### Ausgangstext ###
Ungeachtet der eigentlich 10-jährigen Bindungswirkung der Gewinnermittlung nach § 5a EStG erfolgt eine vorzeitige Rückkehr zur Gewinnermittlung nach allgemeinen Vorschriften, sofern die Voraussetzungen des § 5a Abs. 1 EStG nicht mehr erfüllt sind. Dabei ist es unbeachtlich, aus welchen Gründen die Voraussetzungen nicht mehr vorliegen, sodass auch ein durch den Steuerpflichtigen bewusst herbeigeführter Wegfall der Voraussetzungen zur Beendigung der Tonnagebesteuerung führt.
### Datensätze ###
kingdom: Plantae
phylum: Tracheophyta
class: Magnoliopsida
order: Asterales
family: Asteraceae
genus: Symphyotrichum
###
Ziel 1> Gib den Ausgangstext zur Tonnagebesteuerung von „Ungeachtet der eigentlich“ bis „der Tonnagebesteuerung führt.“ erneut wieder und setze dabei „Reeder“ an die Stelle von „Steuerpflichtigen“.
Ziel 2> Prüfe anhand des Ausgangstexts zur Tonnagebesteuerung, ob diese Aussagen zutreffen: (a) Die Gewinnermittlung nach § 5a EStG hat eigentlich eine Bindungswirkung von zehn Jahren. (b) Führt der Steuerpflichtige den Wegfall der Voraussetzungen bewusst herbei, endet die Tonnagebesteuerung nicht. (c) Für die Rückkehr zu den allgemeinen Vorschriften kommt es darauf an, aus welchen Gründen die Voraussetzungen entfallen.
Ziel 3> Schreibe den Ausgangstext zur Tonnagebesteuerung nach § 5a EStG im Anschluss an seinen letzten Satz weiter.

Endergebnis 1>
Ungeachtet der eigentlich 10-jährigen Bindungswirkung der Gewinnermittlung nach § 5a EStG erfolgt eine vorzeitige Rückkehr zur Gewinnermittlung nach allgemeinen Vorschriften, sofern die Voraussetzungen des § 5a Abs. 1 EStG nicht mehr erfüllt sind. Dabei ist es unbeachtlich, aus welchen Gründen die Voraussetzungen nicht mehr vorliegen, sodass auch ein durch den Reeder bewusst herbeigeführter Wegfall der Voraussetzungen zur Beendigung der Tonnagebesteuerung führt.

Endergebnis 2>
(a) Ja: „der eigentlich 10-jährigen Bindungswirkung der Gewinnermittlung nach § 5a EStG“
(b) Nein: „sodass auch ein durch den Steuerpflichtigen bewusst herbeigeführter Wegfall der Voraussetzungen zur Beendigung der Tonnagebesteuerung führt“
(c) Nein: „Dabei ist es unbeachtlich, aus welchen Gründen die Voraussetzungen nicht mehr vorliegen“

Endergebnis 3>
Rz. 295
Der zuvor beim Wechsel vom Betriebsvermögensvergleich zur Tonnagebesteuerung gemäß § 5a Abs. 4 Satz 1 EStG zu bildende Unterschiedsbetrag, welcher die stillen Reserven beinhaltet, die vor der Anwendung des § 5a EStG entstanden sind, ist nach § 5a Abs. 4 Satz 3 Nr. 1 EStG nach Beendigung der Tonnagebesteuerung dem Gewinn hinzuzurechnen. Dabei ist eine Verteilung auf bis zu 5 Wirtschaftsjahre möglich. Der Unterschiedsbetrag ist dem laufenden Gewinn zuzurechnen, folglich sind die Vergünstigungen der §§ 16 und 34 EStG auf den Unterschiedsbetrag bei Betriebsveräußerung/-aufgabe vor Ablauf der 5 Jahre nicht anwendbar. Der Unterschiedsbetrag gilt gemäß § 7 Satz 3 GewStG als Gewerbeertrag. Eine Kürzung, insbesondere durch § 9 Nr. 3 GewStG, kommt dabei nicht in Betracht.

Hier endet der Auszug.